Here.  How about Big Flower Bombs, and/or Big White Florals.  Like...let's go classic here...Fracas.  What does that say to you?  Sexy bombshell coming through?  Or Tennessee Williams character who is slightly unaware of being past prime?  Undulating vixen?  Or flat footed floozy with floy, floy?


It's a problem that has been posed before:  for whom is our message in the bottle?  Sender, or receiver?  Directly connected of course to the question "do you wear perfume for yourself, or for others"?

All I know is, there are times when folks have described what message a particular scent conveys, and my head tilts to the side.  ("Are you talkin' to ME?")  But I know that unless they ARE talking to me, there's room for different translations.

However, if we are trying to talk to each other, it would probably be best if we made sure our lingua franca was all simpatico.

:)



image of Anne Bonny taken from Hanging Cup Pictures,
also found at the delightful Geography All The Way
engraving apparently by the peripatetic "anonymous"

oil painting of a message in a bottle by  Nancy Poucher at Daily Painting

Saturday, May 15, 2010

Reverberations

There is in souls a sympathy with sounds;


And as the mind is pitch’d the ear is pleased


With melting airs, or martial, brisk, or grave:


Some chord in unison with what we hear
Is touch’d within us, and the heart replies.

William Cowper
from "The Task: Book VI, Winter Walk at Noon"

*****
It is a music weekend for me, so my attention is drawn for the moment.

Intellectually and emotionally, I find sympathetic chords in the reception of music and perfume.  Overlays in language and expression when it comes to describing construction and reception.

All fascinating.

Tied in to that is a thought that was most recently expressed in comments to Denyse's second post on Gender and Perfume over at Grain de Musc.  The commenter observed how many language-stimulated/facile people were attracted to perfume...or at least, could be observed enjoying and discussing it over the blogs.  I agree, you can see plenty of literate folks who love language chiming in to the conversation.

But that is somewhat a factor of the medium, no?  We are not, after all, exchanging abstract videos or short musical compositions to express how we feel about the topic.  A thing which would be, I think rather cool.  But is time consuming, and would require devoting a lot more time on one "perfume" or aspect of perfume than quickly landing on and moving from topic to topic, creation to creation.

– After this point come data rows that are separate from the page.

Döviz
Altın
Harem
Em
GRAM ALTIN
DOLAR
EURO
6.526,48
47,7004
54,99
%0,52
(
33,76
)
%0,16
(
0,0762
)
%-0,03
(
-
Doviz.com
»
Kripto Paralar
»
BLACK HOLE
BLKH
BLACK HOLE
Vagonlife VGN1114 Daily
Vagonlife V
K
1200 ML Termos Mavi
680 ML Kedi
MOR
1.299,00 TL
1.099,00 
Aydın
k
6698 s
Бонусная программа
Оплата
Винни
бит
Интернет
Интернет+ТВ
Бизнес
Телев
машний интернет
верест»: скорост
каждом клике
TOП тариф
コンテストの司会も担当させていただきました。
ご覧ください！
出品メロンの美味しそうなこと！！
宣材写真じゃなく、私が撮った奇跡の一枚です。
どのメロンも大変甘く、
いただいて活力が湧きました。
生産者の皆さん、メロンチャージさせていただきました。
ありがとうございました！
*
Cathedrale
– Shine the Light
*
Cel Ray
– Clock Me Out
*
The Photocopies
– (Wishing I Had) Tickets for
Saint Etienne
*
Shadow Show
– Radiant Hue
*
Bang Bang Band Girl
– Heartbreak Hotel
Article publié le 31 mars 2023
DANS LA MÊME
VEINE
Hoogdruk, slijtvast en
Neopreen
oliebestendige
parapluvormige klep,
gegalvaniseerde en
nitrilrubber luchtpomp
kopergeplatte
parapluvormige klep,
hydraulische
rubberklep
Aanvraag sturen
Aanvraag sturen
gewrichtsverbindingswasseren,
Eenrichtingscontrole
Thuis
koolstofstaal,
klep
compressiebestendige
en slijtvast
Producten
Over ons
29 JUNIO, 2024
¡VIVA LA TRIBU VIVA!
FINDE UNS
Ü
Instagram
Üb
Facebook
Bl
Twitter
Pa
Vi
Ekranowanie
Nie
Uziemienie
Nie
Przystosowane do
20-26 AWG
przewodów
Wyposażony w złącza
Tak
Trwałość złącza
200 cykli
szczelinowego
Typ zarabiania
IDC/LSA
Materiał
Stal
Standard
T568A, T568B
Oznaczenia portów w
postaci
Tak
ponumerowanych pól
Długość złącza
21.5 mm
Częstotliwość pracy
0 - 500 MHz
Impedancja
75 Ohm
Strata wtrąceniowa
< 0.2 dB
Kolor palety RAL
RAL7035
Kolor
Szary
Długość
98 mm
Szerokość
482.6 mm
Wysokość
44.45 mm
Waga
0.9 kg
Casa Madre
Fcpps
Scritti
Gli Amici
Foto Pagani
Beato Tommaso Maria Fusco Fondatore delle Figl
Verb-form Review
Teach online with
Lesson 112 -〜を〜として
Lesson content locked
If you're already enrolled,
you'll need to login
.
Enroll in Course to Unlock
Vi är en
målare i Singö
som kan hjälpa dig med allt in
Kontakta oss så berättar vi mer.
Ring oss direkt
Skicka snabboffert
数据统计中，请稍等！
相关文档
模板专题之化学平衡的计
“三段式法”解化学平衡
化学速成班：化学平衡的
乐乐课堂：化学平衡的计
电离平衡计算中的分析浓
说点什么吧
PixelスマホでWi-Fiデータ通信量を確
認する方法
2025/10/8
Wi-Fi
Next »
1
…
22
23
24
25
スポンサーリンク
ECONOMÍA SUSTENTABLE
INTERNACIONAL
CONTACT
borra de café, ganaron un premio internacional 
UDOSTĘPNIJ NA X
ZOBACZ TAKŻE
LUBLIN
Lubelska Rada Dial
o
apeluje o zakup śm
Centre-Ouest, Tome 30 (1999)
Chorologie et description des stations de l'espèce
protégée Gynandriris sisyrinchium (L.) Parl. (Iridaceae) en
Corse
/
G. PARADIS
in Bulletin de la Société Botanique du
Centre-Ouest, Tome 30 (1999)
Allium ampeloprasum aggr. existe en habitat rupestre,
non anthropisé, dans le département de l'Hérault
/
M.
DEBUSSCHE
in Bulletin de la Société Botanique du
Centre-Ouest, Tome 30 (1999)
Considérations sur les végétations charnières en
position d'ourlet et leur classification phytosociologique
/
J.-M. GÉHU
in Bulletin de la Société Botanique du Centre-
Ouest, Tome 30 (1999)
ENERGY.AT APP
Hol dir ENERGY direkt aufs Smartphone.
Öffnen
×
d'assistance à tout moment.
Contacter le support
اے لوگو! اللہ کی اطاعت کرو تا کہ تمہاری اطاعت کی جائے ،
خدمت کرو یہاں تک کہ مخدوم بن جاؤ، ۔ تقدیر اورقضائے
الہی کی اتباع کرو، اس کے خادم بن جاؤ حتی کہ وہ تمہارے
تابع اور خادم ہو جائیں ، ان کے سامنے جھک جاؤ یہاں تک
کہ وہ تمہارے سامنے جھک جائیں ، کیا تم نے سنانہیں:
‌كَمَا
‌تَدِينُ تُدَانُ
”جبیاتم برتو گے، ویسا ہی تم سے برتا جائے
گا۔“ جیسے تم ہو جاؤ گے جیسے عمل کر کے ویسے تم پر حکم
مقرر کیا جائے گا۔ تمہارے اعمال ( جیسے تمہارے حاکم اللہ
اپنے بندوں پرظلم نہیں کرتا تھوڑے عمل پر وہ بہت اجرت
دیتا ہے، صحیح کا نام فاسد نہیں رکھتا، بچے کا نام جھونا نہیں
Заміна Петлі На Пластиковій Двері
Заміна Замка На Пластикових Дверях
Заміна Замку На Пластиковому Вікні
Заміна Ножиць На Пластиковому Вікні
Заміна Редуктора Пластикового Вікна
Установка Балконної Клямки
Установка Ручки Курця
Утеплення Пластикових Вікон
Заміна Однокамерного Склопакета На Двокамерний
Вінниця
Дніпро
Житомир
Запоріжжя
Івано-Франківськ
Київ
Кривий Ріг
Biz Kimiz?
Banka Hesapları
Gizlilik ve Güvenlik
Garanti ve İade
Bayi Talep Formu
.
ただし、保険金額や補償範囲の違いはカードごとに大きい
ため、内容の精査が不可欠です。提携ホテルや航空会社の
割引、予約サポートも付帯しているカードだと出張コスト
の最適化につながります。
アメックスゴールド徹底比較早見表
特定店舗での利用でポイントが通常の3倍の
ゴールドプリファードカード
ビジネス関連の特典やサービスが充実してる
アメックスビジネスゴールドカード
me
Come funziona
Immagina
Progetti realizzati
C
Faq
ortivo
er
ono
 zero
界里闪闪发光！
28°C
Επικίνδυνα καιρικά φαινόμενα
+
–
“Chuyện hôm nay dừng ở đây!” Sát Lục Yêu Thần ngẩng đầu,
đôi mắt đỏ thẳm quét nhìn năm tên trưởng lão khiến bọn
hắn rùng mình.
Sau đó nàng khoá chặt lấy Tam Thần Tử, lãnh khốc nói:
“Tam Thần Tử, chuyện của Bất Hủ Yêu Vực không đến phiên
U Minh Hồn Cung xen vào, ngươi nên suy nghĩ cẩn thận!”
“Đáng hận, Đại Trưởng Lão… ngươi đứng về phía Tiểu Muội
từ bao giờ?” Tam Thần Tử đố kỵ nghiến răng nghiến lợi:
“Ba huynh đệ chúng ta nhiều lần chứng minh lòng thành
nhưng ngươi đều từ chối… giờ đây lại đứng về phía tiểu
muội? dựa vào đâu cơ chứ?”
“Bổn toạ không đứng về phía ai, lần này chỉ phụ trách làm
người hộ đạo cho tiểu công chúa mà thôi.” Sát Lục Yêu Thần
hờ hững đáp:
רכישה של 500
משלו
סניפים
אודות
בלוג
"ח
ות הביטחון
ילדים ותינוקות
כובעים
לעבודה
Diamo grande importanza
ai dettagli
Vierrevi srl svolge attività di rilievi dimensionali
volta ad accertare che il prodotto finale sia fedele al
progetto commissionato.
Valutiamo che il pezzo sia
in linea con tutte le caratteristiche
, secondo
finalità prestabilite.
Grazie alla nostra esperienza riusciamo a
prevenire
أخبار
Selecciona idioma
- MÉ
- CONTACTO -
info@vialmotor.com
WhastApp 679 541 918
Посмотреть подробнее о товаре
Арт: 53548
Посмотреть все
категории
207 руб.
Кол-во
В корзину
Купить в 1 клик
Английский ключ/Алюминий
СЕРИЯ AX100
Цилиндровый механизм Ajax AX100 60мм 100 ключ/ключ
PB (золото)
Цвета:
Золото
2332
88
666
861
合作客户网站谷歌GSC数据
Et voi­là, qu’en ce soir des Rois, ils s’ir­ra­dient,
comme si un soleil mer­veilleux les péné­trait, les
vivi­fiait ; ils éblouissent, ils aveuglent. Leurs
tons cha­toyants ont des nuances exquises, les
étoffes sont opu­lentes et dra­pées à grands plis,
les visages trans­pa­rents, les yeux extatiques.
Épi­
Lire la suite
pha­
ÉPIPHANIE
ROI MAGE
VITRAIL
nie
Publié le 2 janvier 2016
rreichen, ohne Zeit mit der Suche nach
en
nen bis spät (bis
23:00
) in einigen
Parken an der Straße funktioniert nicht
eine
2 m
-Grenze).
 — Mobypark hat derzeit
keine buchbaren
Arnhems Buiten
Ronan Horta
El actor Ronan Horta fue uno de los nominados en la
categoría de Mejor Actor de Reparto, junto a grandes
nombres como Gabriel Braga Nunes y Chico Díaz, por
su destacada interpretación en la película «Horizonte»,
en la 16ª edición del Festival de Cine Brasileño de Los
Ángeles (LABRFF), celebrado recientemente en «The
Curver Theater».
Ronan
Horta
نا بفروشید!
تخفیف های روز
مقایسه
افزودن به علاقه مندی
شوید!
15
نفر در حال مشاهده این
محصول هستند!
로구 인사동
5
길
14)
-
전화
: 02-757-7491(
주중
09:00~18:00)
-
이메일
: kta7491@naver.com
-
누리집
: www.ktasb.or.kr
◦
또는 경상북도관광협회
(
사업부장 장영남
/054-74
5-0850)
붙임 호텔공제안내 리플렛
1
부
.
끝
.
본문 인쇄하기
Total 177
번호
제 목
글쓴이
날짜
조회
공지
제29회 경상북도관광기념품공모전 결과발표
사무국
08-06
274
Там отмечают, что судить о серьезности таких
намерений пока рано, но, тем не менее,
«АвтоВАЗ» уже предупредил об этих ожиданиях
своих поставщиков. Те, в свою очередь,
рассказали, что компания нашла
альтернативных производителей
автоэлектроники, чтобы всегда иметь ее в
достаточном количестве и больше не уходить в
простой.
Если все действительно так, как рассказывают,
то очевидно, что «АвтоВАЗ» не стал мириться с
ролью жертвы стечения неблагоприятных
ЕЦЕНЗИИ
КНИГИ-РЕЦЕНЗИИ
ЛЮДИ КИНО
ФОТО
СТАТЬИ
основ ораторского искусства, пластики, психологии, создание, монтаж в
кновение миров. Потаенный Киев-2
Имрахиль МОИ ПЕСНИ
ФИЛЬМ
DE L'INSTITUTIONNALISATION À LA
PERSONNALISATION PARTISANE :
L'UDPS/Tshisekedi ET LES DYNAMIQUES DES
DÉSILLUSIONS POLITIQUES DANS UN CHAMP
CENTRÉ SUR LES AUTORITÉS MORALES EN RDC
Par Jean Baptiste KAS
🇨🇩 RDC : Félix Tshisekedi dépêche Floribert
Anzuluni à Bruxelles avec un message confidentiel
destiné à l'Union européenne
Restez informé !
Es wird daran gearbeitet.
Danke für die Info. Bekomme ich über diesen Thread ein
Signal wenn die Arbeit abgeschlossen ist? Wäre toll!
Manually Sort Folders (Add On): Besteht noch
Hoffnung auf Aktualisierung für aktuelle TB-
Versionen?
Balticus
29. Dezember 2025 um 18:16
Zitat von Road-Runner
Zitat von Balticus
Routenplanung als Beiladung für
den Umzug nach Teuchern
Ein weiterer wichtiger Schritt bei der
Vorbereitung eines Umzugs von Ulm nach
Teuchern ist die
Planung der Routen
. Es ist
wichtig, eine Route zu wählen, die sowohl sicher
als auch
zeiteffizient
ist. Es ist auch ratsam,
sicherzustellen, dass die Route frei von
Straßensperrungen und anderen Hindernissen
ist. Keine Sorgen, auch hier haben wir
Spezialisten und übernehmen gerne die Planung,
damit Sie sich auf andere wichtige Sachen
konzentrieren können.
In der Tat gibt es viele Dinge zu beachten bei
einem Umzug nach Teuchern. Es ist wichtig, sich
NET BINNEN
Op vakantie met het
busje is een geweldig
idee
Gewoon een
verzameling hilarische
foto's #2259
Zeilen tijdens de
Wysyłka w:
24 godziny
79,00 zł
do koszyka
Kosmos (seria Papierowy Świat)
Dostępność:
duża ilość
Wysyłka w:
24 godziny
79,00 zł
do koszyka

I'd love to hear/see it, though.

They say language is cumbersome, and is dying.  And yet it remains a useful medium.

****
I must go make my contribution within an orchestra voicing the expressions of Brahms and Dvorak.  The collection of us playing as one organism, laying out an overarching idea and subplots over a single thread in time, in various tonal expressions at any given moment of the performance.  Ideas and mood expressed through music as language.

***
I recently helped judge a round of a film competition, where we evaluated how "successful" were cinematic expressions of a set length and goal (narrative fiction).  So many choices the filmmaker has, in what is presented on the screen, from what view, for how long, with what type of performance, in what photographic style, with what sonic mix, etcetera etcetera etcetera.  Ideas and mood and story expressed through cinema as language.

**
There is a blog (Inspire!) devoted to representations of perfume in visual art.  No playing out over time in the way that the procession of words, or linkage of tones, or motion of pictures does.  But an expression in a language nonetheless.

*
And then there are all the similarities we find in other human activities, like cooking, which only sometimes get thought of as "expression."  And yet, sometimes I wonder...


Hope you are enjoying your weekend.  See you after the curtain.